Николай — пытаюсь говорить, что не верю, а между тем это почти несомненно. Наглое выступление Капицы. Как бы хорошо разбиться на самолете. Так тяжело. Никакого творчества, ничего не хочется видет[ь], повода к жизни нет. Трагедия Николая забыться не может. Это страшнее и несправедливее Галилея и Лавуазье. Был Олег, ему сказали, что Николай будто бы умер 11-го июня, месяц назад.

21 июля 1943 г.

В Казань из Москвы приехал 18-го ночью и вчера вернулся сюда. Олюшка получила от Елены Ивановны из Саратова телеграмму, что Николай умер в саратовской тюрьме 24 декабря 1942 г. У меня отрезана добровольно-сознательная часть жизни. Существую автоматом. Потух всякий творческий и наблюдательный порыв. Кричать и бить кулаками тоже не могу, слишком много видел, знаю и понимаю, и нет энергии. Как умирал Николай? Из семьи остался я один. Остальное — младшее поколение, на нас непохожее.

25 июля 1943 г.

За исключением Олюшки говорить не с кем. Не с кем говорить о Николае. Вчера Олюшкины именины, Кравец с анекдотами, мелкие, пустые разговоры. В голове оскудение. Ни физики, ни метафизики. Бездарное, страшное житье. Сегодня 23 года нашей свадьбы.

1 августа 1943 г.

В Институте непрекращающаяся череда разговорных дел. Визит С.Г. Суворова из ЦК — три дня. Тяжелая усталость. Страшная тень Николая начинает в памяти затуманиваться. Через неделю надо опять в Москву. Тянущаяся жизнь без гения, без желания. С полной ясностью понятно, что большая часть прожита, пора готовиться к концу, который совсем не пугает.

3 августа 1943 г.

Стоит осенняя холодная дождливая погода. Илья пророк на себя не похож. Вспомнил сегодня утром, как мы с Николаем в Богдановке клубнику воровали в имении у Басовой.

5 августа 1943 г.

Война продолжается. Советские войска вошли в Орел, просвещенные мореплаватели бомбят Неаполь, и смысл этого (даже разбойничий) совсем утерялся. По правилам всякой логики Гитлер войну проиграл, а она продолжается. Опять в голове картина курицы, бегающей с отрезанной головой. Спинной мозг. А у меня надо всем Николаева тень. Жить стало очень трудно.

6 августа 1943 г.

Три года тому назад в этот день был арестован Николай.

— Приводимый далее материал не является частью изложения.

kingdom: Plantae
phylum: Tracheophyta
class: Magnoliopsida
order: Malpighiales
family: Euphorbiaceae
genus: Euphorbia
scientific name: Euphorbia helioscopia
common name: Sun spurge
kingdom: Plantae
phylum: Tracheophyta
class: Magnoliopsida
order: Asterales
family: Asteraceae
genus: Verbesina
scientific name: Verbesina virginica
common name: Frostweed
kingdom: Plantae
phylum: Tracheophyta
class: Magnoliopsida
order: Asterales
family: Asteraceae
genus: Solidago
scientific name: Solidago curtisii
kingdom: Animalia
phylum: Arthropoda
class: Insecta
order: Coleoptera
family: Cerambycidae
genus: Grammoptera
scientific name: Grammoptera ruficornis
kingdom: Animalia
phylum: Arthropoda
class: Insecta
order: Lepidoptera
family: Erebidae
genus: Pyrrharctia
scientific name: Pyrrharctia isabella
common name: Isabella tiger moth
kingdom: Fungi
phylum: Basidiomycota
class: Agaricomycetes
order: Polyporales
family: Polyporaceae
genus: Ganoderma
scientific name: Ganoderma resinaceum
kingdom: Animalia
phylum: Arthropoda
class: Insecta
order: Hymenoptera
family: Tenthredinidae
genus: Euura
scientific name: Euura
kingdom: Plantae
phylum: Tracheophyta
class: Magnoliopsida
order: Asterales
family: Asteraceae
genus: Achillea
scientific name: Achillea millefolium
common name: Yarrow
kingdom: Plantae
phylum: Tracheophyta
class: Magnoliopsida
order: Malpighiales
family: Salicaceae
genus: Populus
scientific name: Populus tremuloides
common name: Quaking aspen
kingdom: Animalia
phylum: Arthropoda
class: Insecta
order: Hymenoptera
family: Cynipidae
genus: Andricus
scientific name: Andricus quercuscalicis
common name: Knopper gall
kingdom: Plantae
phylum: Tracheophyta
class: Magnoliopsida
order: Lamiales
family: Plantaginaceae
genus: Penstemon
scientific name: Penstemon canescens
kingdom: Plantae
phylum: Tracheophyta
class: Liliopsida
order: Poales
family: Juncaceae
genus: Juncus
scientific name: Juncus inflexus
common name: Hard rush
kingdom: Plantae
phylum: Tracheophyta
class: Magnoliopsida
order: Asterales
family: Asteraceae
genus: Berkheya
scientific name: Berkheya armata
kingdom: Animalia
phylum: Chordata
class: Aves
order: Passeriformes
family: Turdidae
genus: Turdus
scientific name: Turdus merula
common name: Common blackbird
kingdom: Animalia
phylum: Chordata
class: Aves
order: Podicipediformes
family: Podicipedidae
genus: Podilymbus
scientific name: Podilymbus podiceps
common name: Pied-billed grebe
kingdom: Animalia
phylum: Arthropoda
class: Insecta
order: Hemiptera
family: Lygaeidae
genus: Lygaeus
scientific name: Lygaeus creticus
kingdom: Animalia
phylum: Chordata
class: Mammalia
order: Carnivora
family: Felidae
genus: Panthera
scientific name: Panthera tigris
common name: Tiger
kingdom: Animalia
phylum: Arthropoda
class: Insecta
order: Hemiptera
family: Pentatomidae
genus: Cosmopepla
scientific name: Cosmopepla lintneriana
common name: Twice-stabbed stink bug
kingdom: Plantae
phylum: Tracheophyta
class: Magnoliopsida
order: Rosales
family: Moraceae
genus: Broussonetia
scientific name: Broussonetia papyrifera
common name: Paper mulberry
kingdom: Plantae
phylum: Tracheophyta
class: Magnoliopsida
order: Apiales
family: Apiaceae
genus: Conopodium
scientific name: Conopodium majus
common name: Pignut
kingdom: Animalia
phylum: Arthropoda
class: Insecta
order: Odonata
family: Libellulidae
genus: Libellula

Теперь он умер. Говорить я ничего не могу.

26 августа 1943 г.

Во сне Николай, в состоянии полумертвеца. Жалко, страшно и хочется поскорее превратиться в камень без сознания.

10 октября 1943 г.

Не писал почти месяц: все в Москве. Состояние и настроение как перед последней трагедией. Балаган академических выборов. Замкнутые «экспертные комиссии» по специальностям, не общающиеся одна с другой, не допускавшие академиков даже для разговоров… Жалкие расспросы о Николае, чтобы сразу перейти к другим темам. <…> Олег из Саратова приехал. Николай умер 26 января 1943 г. До 20 апреля в камере смертников. Смерть, вероятно, от цынги. Теплая осень. Падающие последние листья. Мечтаю о какой-нибудь медицинской таблетке, которая быстро бы и незаметно отправ[и]ла на тот свет. Науки целый месяц нет. Холодно. Хожу в Николаевом пальто. Читаю В. Розанова, Радищева, По Э. Кончается война. По-прежнему не понимаю, почему немцы не капитулируют.